Sono stato un entusiasta della possibilità di fare cose online fin dagli albori di questa tecnologia. Un po’ lo devo al fatto che bazzico il web da quando si usavano ancora terminali testuali. Si, avete capito bene, niente figure, niente icone da cliccare, niente “like”. Avevamo mailing list, avevamo newsgroups, alcuni siti web con poche immagini staticissime e tanto tanto ipertesto. Ho imparato a scrivere in html nel 1995 quando ho aperto la mia prima pagina web usando GeoCities, ve lo ricordate?

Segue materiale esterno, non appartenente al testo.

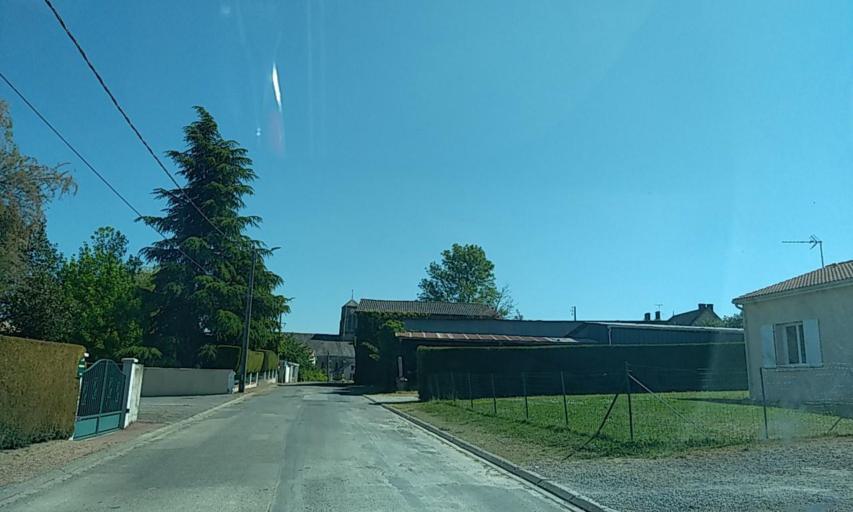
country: FR
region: Poitou-Charentes
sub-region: Departement des Deux-Sevres
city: Boisme
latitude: 46.7758
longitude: -0.4363
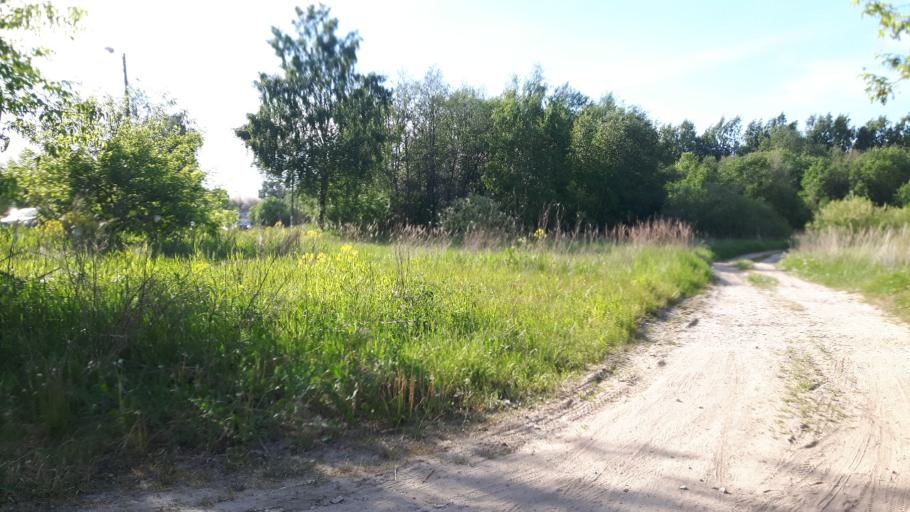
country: EE
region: Harju
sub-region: Tallinna linn
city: Kose
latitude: 59.4467
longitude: 24.9047
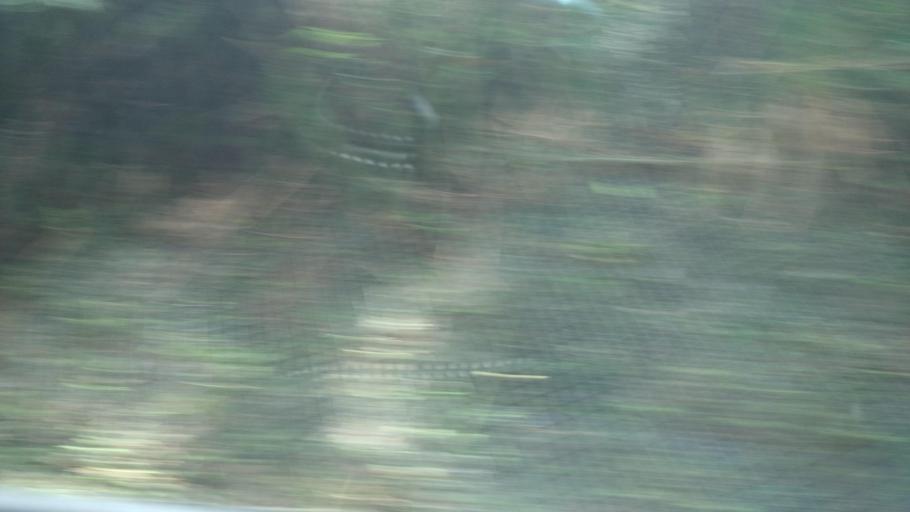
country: TW
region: Taiwan
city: Daxi
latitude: 24.9094
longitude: 121.4042
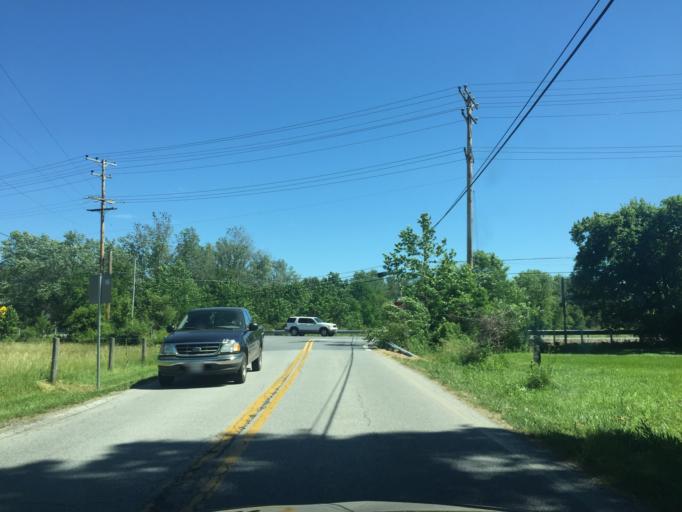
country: US
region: Maryland
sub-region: Carroll County
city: Hampstead
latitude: 39.6103
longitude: -76.8824
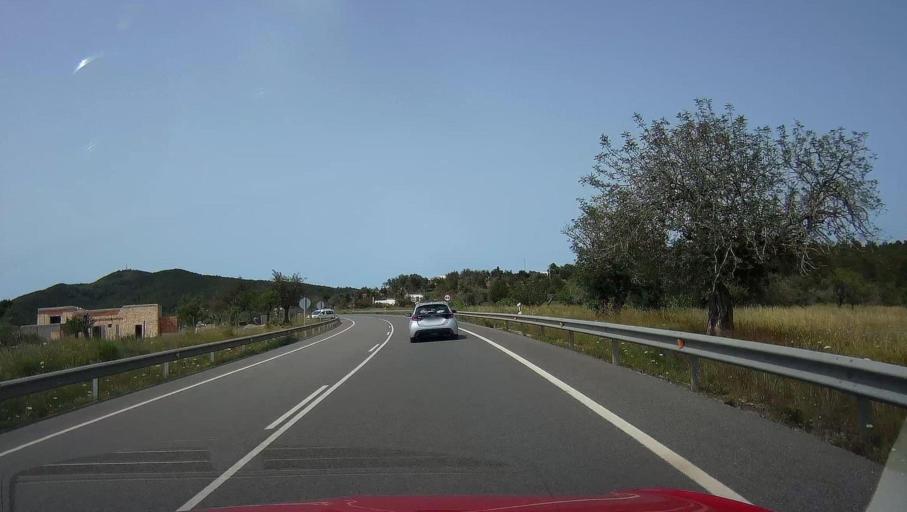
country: ES
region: Balearic Islands
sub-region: Illes Balears
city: Sant Joan de Labritja
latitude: 39.0613
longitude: 1.4951
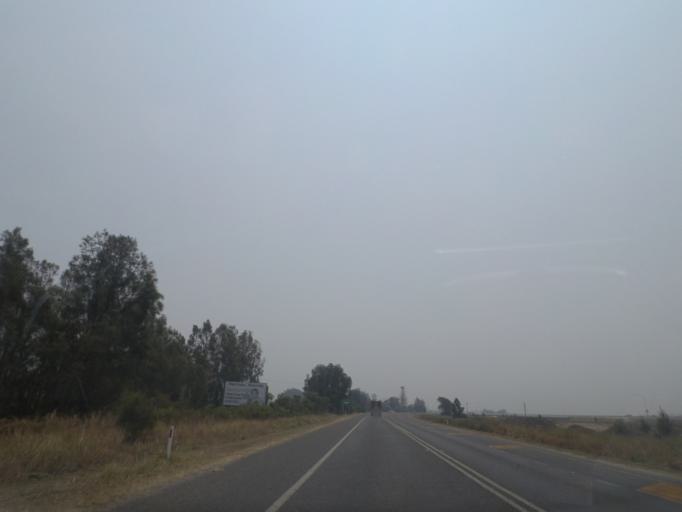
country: AU
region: New South Wales
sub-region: Clarence Valley
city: Maclean
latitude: -29.4214
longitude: 153.2404
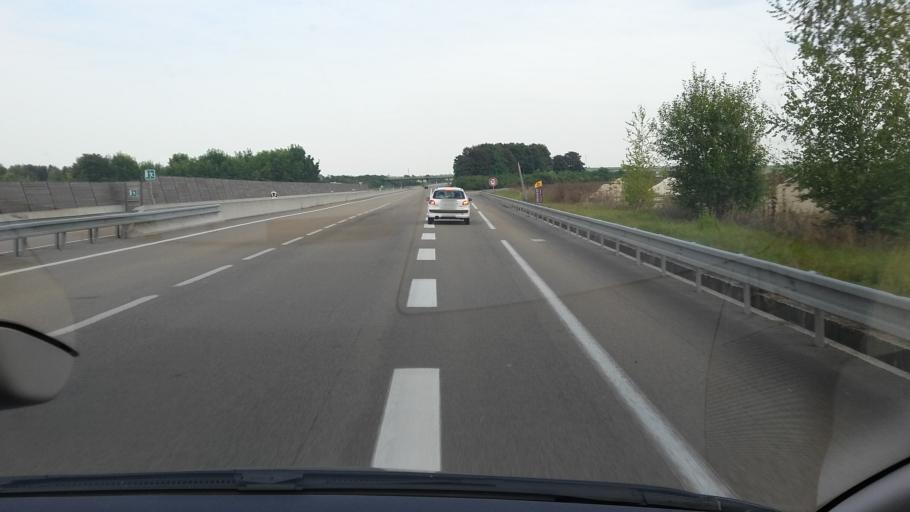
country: FR
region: Champagne-Ardenne
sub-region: Departement de la Marne
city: Fere-Champenoise
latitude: 48.7492
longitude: 3.9950
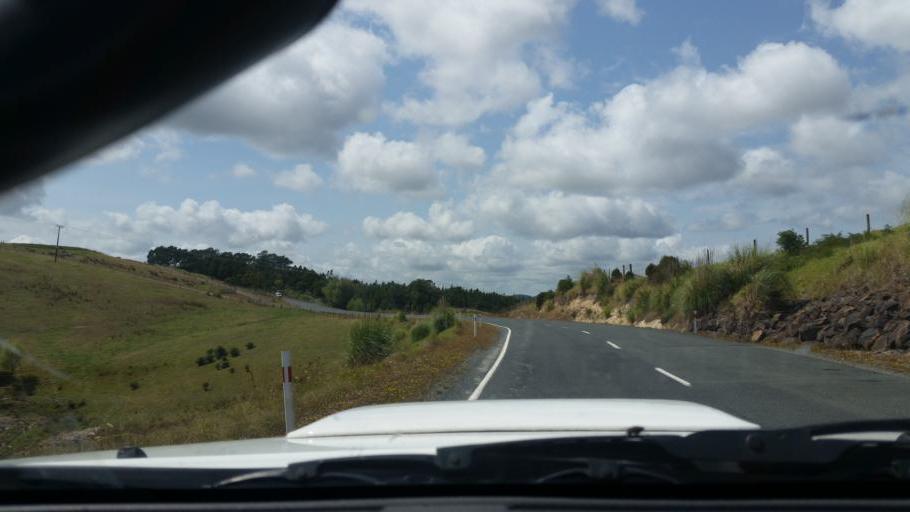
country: NZ
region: Auckland
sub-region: Auckland
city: Wellsford
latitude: -36.1376
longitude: 174.4811
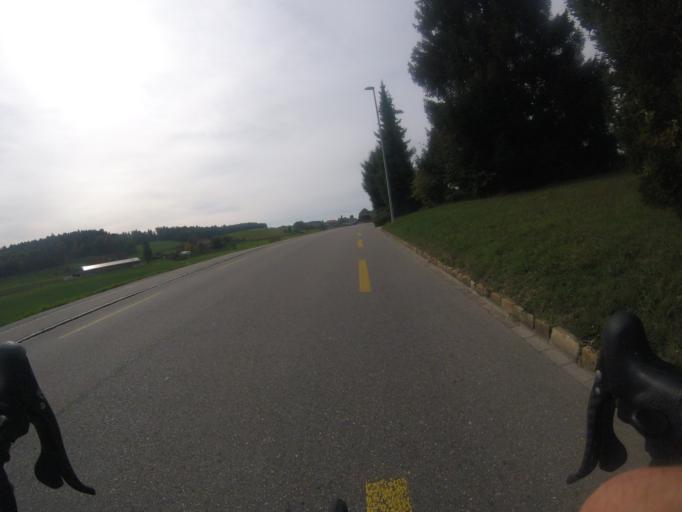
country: CH
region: Bern
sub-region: Bern-Mittelland District
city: Frauenkappelen
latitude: 46.9363
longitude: 7.3607
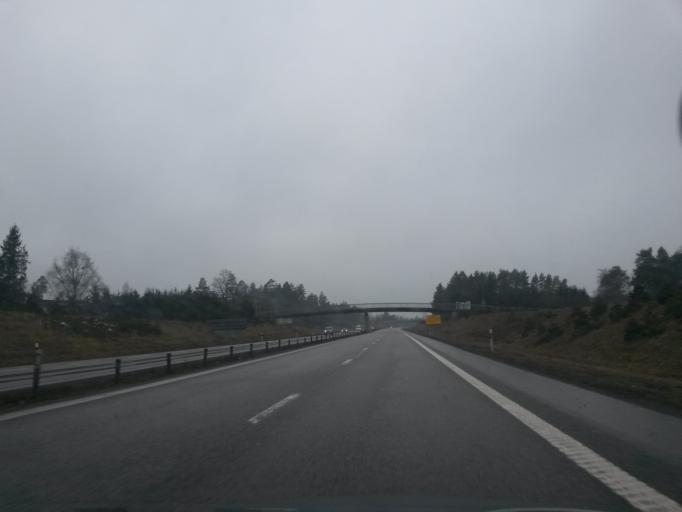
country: SE
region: Vaestra Goetaland
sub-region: Trollhattan
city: Trollhattan
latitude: 58.3365
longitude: 12.2276
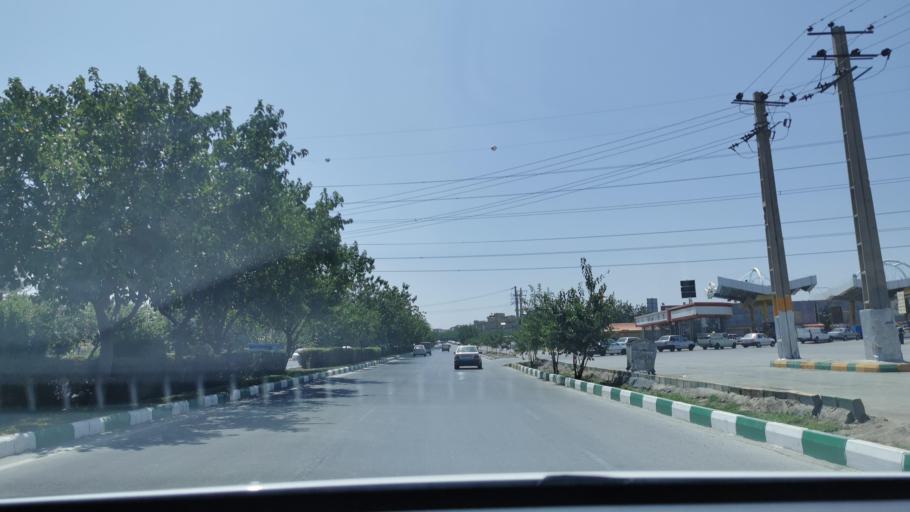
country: IR
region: Razavi Khorasan
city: Mashhad
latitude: 36.3506
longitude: 59.6295
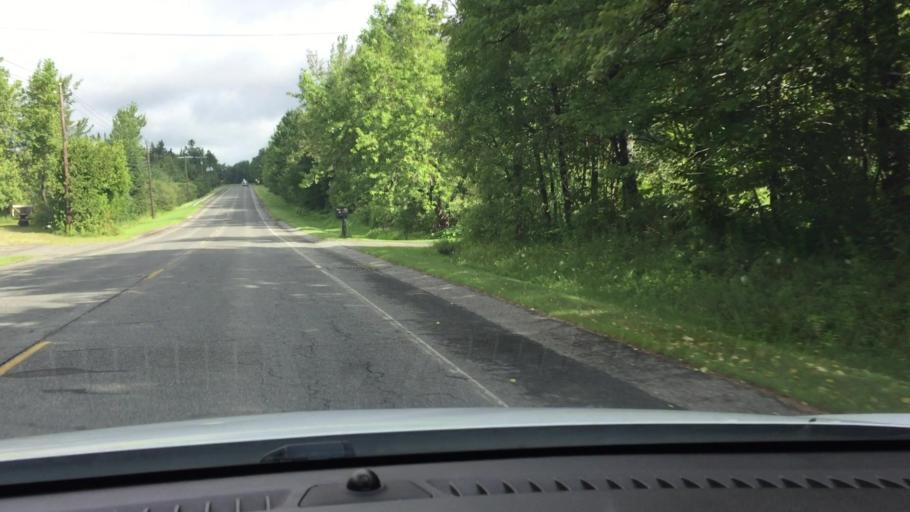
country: US
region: Massachusetts
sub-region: Berkshire County
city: Hinsdale
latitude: 42.4412
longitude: -73.0505
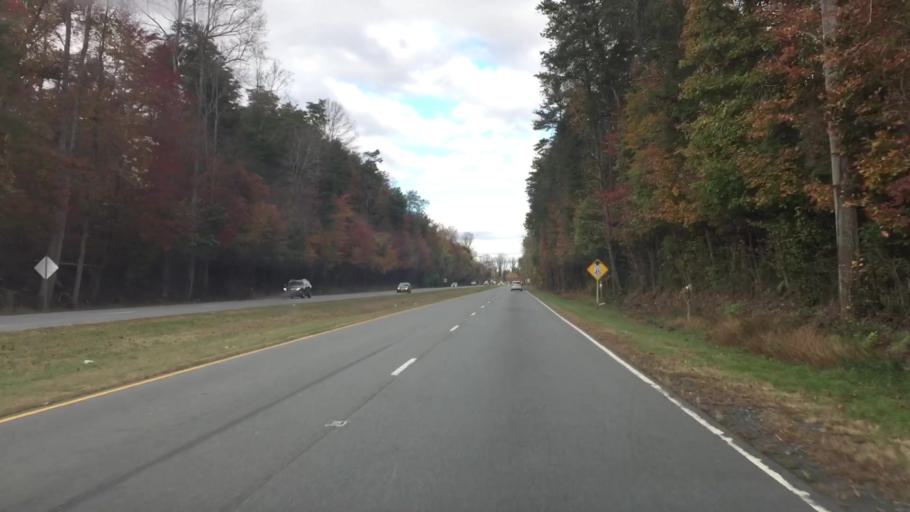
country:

Beh, nella mia ingenuità ho sempre pensato che fare le cose online fosse un figata. Quindi, appena potei, trasformai il mio conto bancario in uno dove tutte le operazioni si facevano attraverso il portale della banca, senza andare in filiale. Fui entusiasta all’idea di accedere a un certo numero di “spazi” dove potevo compiere operazioni, conservare dati e farmi gli affari miei.
Poi ho iniziato a rendermi conto che avevo collezionato una trentina di username e di password. Vabbé, dirai tu astuto lettore, usa sempre lo stesso username e la stessa password e buonanotte. Eh certo, così la volta che ti piratano l’account di posta su Libero, hanno le credenziali per accedere a qualunque cosa compresa la tua fidelity card del negozio di mutande di fiducia. Proprio per questo chi ti fornisce servizi online tende a creare sistemi e sintassi diverse fra loro. Ad esempio la password di certi servizi deve contenere per forza maiuscole, minuscole e numeri, almeno otto caratteri, in altri casi ti chiedono otto caratteri qualunque, in altri ancora almeno due devono essere numeri ecc ecc. Alla fine devi avere in mente un catalogo di ideogrammi degno di un calligrafo cinese.
Quello che mi ha smorzato l’entusiasmo non è tanto la questione degli username e password, che si risolve facilmente creando un database all’antica (rubrica) o un sistema che permetta la loro facile memorizzazione (un algoritmo mentale personale). Il discorso è un altro: usano il mio tempo per fornirmi dei servizi senza ridurne il prezzo.
Ma dai!! Ebbeh, è proprio così cara mia. Portali, servizi, accessi, firma elettronica, fatturazione elettronica, posta certificata e avanti così. Sembra tutto meravigliosamente figo e semplice, ma la somma di mille cose semplici e non coordinate fra loro è il caos più devastante dopo la schiusa del Hiranyagarbha e prima del Ragnarök.
La conclusione cui sono arrivato oggi è che fare cose online promette di farmi risparmiare tempo e denaro. Nella realtà il numero di cose da fare è aumentato e il tempo ce lo metto solo io, mentre i fornitori di servizi hanno maggiori entrate (col mio tempo) e la parte perversa del gioco è che fare cose online ha fatto lentamente scomparire la possibilità di farlo de visu, insomma di persona.
Tanto per dirne una, se voglio piantare un casino alla società che fornisce (male) servizi telefonici a mia madre, non posso parlare altro che con un operatore di call center che agisce entro una griglia ben definita, oppure accedere a un servizio online che ha una griglia ancora più rigida. Se per caso (oh, che caso!) volessi qualcosa che nella griglia non è previsto, non lo potrei fare. Dunque la mia capacità di azione è limitata e il tempo che devo usare per ottenere un risultato lievita, tutto a mie spese, non del fornitore dei servizi. Il quale, fornitore di servizi, tutela sé stesso e i propri clienti limitando la capacità di fare degli utenti.
Ovviamente dubito che si possa tornare indietro da questa cosa, ma ve lo volevo dire da ex entusiasta della rete che ci ha sbattuto il grugno.